Political parties in Parliament will spend the next two weeks looking into proposals on how to impeach a sitting president, after a joint committee spent the last two weeks debating proposals , News24 reported. But a decision on how to proceed will only take place after President Jacob Zuma delivers his State of the Nation Address in February.
A subcommittee of the joint committee has spent the last few weeks debating various proposals for impeachment. The two options now being considered at reportedly, a "hybrid" committee of MPs assisted by legal experts that would decide on whether to impeach a president, or a panel of five judges.
Most parties reportedly favour the first option.
According to Eyewitness News (EWN), the DA and ACDP wanted Sona to be postponed until after a new president is in place.
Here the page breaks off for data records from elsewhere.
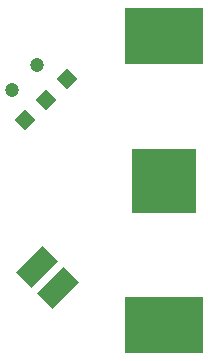
<source format=gbs>
G04 Layer_Color=16711935*
%FSLAX44Y44*%
%MOMM*%
G71*
G01*
G75*
%ADD16P,1.6971X4X270.0*%
%ADD52C,1.2000*%
G04:AMPARAMS|DCode=53|XSize=1.8mm|YSize=3.2mm|CornerRadius=0mm|HoleSize=0mm|Usage=FLASHONLY|Rotation=315.000|XOffset=0mm|YOffset=0mm|HoleType=Round|Shape=Rectangle|*
%AMROTATEDRECTD53*
4,1,4,-1.7678,-0.4950,0.4950,1.7678,1.7678,0.4950,-0.4950,-1.7678,-1.7678,-0.4950,0.0*
%
%ADD53ROTATEDRECTD53*%

%ADD54R,6.7000X4.7000*%
%ADD55R,5.4000X5.4000*%
D16*
X88062Y237293D02*
D03*
X70385Y219615D02*
D03*
X52707Y201938D02*
D03*
D52*
X62607Y248607D02*
D03*
X41393Y227393D02*
D03*
D53*
X80637Y59677D02*
D03*
X62677Y77637D02*
D03*
D54*
X170000Y29000D02*
D03*
Y273000D02*
D03*
D55*
Y151000D02*
D03*
M02*

</source>
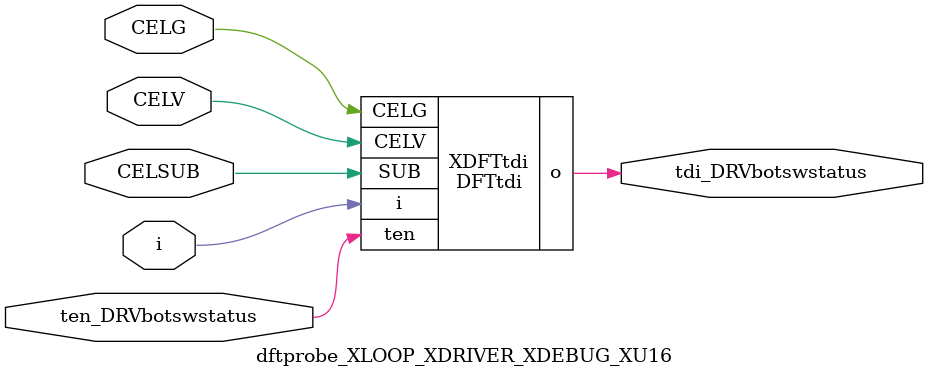
<source format=v>


module DFTtdi ( o, CELV, SUB, i, ten, CELG );

  input CELV;
  input ten;
  input i;
  output o;
  input CELG;
  input SUB;
endmodule


module dftprobe_XLOOP_XDRIVER_XDEBUG_XU16 (i,tdi_DRVbotswstatus,ten_DRVbotswstatus,CELG,CELSUB,CELV);
input  i;
output  tdi_DRVbotswstatus;
input  ten_DRVbotswstatus;
input  CELG;
input  CELSUB;
input  CELV;

DFTtdi XDFTtdi(
  .i (i),
  .o (tdi_DRVbotswstatus),
  .ten (ten_DRVbotswstatus),
  .CELG (CELG),
  .SUB (CELSUB),
  .CELV (CELV)
);

endmodule


</source>
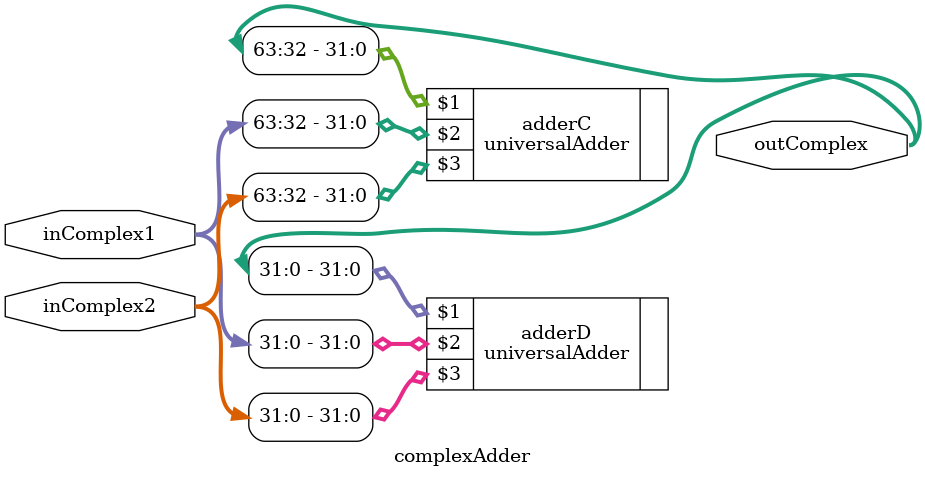
<source format=v>
module complexAdder(outComplex,inComplex1,inComplex2);
input [63:0] inComplex1,inComplex2;
output [63:0] outComplex;

universalAdder adderC(outComplex[63:32],inComplex1[63:32],inComplex2[63:32]);
universalAdder adderD(outComplex[31:0],inComplex1[31:0],inComplex2[31:0]);

endmodule
</source>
The Speaker of the National Assembly, Baleka Mbete reportedly rejected a request by the EFF to have a motion of no confidence in Zuma debated before Sona.
At a briefing on Thursday, National Council of Chairpersons Thandi Modise reportedly said, "Whoever is president will address Sona, that's all we know."
According to News24, when deliberating rules for impeachment, the ANC, IFP and DA said they were unhappy with the idea of outsourcing Parliament's role in removing a president to an outside panel. But the EFF thinks outsiders are best placed to deal with the facts impartially when considering the issue.
The Constitutional Court previously ruled that when Parliament considers whether or not to impeach a president, the decision should not be subject to arbitrary rejection by the majority party. The ANC reportedly wants any committee that considers impeachment to have proportional representation, but opposition parties say this would fly in the face of the Constitutional Court's ruling.
The finalisation of the rules for impeachment is likely to be finished by the end of March, according to TimesLive. Earlier this month, the subcommittee's chair, Richard Mdakane, reportedly ended deliberations to allow parties to draft proposals.